| RECORDS SHOWN |
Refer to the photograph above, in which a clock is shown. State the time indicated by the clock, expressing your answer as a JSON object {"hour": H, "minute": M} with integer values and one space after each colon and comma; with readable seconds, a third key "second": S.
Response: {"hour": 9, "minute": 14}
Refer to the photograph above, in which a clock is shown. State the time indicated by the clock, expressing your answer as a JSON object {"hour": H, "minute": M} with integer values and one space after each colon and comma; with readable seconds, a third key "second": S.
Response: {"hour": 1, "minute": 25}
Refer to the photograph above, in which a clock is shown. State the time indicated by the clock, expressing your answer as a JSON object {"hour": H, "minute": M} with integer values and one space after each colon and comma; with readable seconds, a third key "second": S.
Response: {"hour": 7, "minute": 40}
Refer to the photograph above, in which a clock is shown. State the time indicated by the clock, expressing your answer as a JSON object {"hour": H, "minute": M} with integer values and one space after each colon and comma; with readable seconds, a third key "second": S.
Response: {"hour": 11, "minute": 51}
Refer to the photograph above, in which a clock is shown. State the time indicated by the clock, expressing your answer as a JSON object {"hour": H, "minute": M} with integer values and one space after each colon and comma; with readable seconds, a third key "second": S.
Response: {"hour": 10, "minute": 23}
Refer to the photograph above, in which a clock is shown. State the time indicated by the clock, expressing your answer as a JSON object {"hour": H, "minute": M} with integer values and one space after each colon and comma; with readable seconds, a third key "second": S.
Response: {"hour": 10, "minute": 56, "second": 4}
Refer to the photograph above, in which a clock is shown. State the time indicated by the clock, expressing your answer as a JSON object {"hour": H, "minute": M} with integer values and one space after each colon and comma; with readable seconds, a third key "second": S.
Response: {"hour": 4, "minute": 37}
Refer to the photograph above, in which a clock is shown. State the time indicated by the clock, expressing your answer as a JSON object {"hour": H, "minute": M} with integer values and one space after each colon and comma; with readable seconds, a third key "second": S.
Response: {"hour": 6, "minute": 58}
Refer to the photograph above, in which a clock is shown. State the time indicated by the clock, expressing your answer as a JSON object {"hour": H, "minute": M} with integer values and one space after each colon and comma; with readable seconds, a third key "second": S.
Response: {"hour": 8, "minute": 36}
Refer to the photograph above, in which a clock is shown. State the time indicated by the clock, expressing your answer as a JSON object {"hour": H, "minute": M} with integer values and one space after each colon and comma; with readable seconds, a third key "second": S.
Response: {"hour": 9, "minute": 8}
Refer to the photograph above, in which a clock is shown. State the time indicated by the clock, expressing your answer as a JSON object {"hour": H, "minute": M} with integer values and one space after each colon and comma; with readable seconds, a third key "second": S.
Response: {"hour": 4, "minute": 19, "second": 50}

| WORK REQUIRED |
Count the lines of the data above that contain the word "Response" and give only the resulting number.

| COMPLETED EXERCISE |
11